The other way in which the family corrupts the Congress is this. It diminishes the stature of even talented people around them. It is hard to think of any political party in the world that does not go through a period of some opposition to the existing leadership after a big defeat. What bothers people about the lack of contestation in the party is what it reveals about its character: still overtly centralised in form, and incapable of generating leadership. The first instinctive reaction the party leadership still generates is widespread contempt, for their lack of ability to stand up.
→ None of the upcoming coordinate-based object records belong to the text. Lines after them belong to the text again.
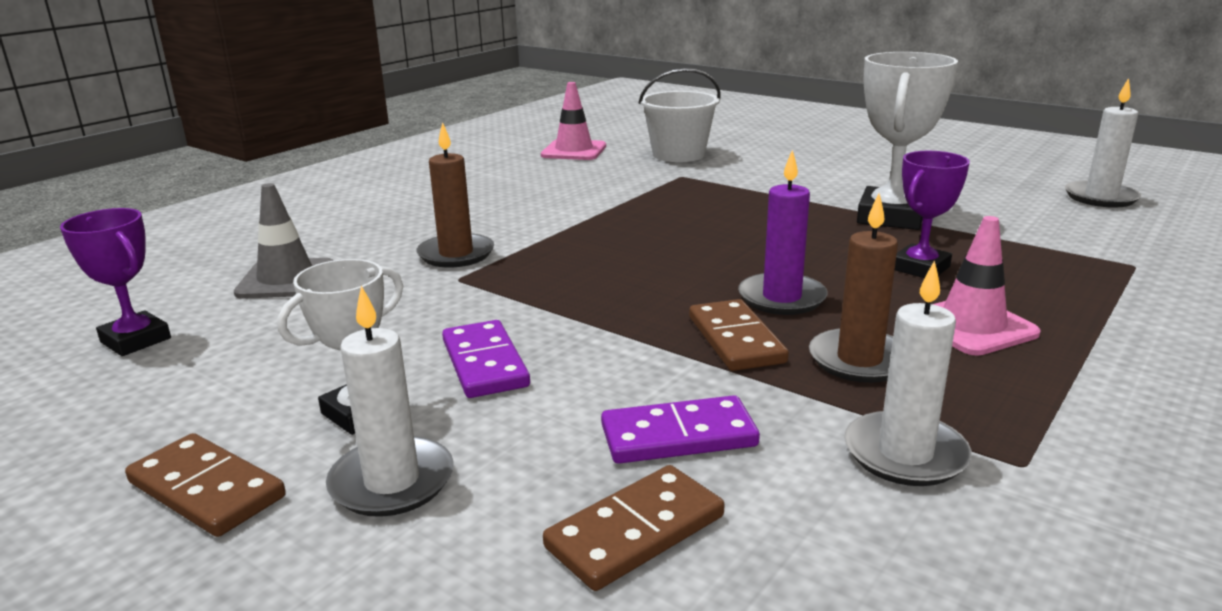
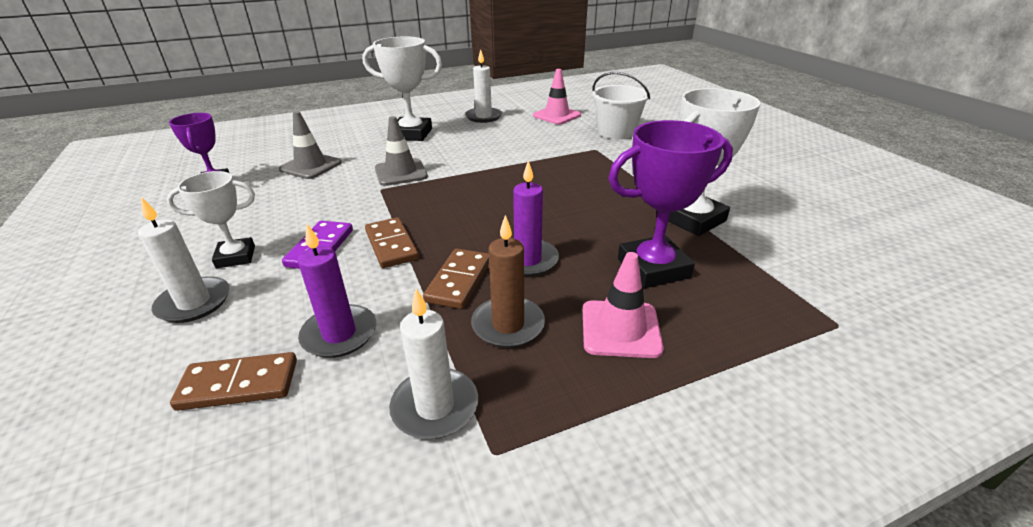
camera: 30 degrees right, 10 degrees up
(207, 489) = (134, 275): brown domino -> brown domino (391, 245)
(392, 208) = (411, 134): none -> white trophy
(456, 254) = (401, 172): brown candle -> grey traffic cone
(678, 436) = (339, 334): purple domino -> purple candle
(920, 268) = (653, 268): purple trophy -> purple trophy, size x1.59
(1101, 197) = (905, 251): white candle -> white candle (483, 117)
In politics, of course, much depends on circumstances. If the economy falls into a tailspin or the degree of communal polarisation breaches certain bounds, Congress may acquire momentum. But the challenge is that the first is unlikely to happen: even if not as spectacular as the government will claim, there is good reason to think that the economy is on an upswing and may begin to show real momentum in 2017 and 2018. In fact, in a measured way, there seems to be more momentum on the economic governance front in the last three to four months than was evident previously. Communal polarisation is a card that depends entirely on the BJP’s misjudgements. But even here it is not clear that the Congress has shown the courage of conviction or a new institutional imagination to inspire the promise that it actually stands for something.
There are essentially four strategies in an election: if you are an incumbent, show an inspiring track record. If you are an outsider, tap into a new narrative of hope. The Congress does not occupy this space. Or you can tap into a deep politics of anger. If the economy does reasonably, there is unlikely to be generalised anger of the kind we say in 2014. There will be pockets of social conflict but this will have a local flavour, and the Congress will have to find an artful way of exploiting these in states like Gujarat or Haryana. But in UP, it will not be easy. Or you can run on projecting the general credibility of leadership which the Congress lacks. But its sense of entitlement still stands in the way.
In some ways, the wild speculation on projecting Priyanka Gandhi in the UP elections is a blunt acknowledgment of this reality that the Congress cannot run on either hope, anger, or social engineering. What it needs is the reinvention of credibility that
a new face might bring. But unfortunately for the Congress, Indian voters have shown that family pedigree is not enough. It will have to be encased in a new imagination for the party.
The lesson, post Uttrakhand, should not be to exult in a moral high ground; it has to be the realisation that the party is still tottering on the brink of desperation. It will take immense organisational effort, ideological reinvention, decisive leadership and political courage to overcome this. Elections are far away, but the next two years are existentially important for the party.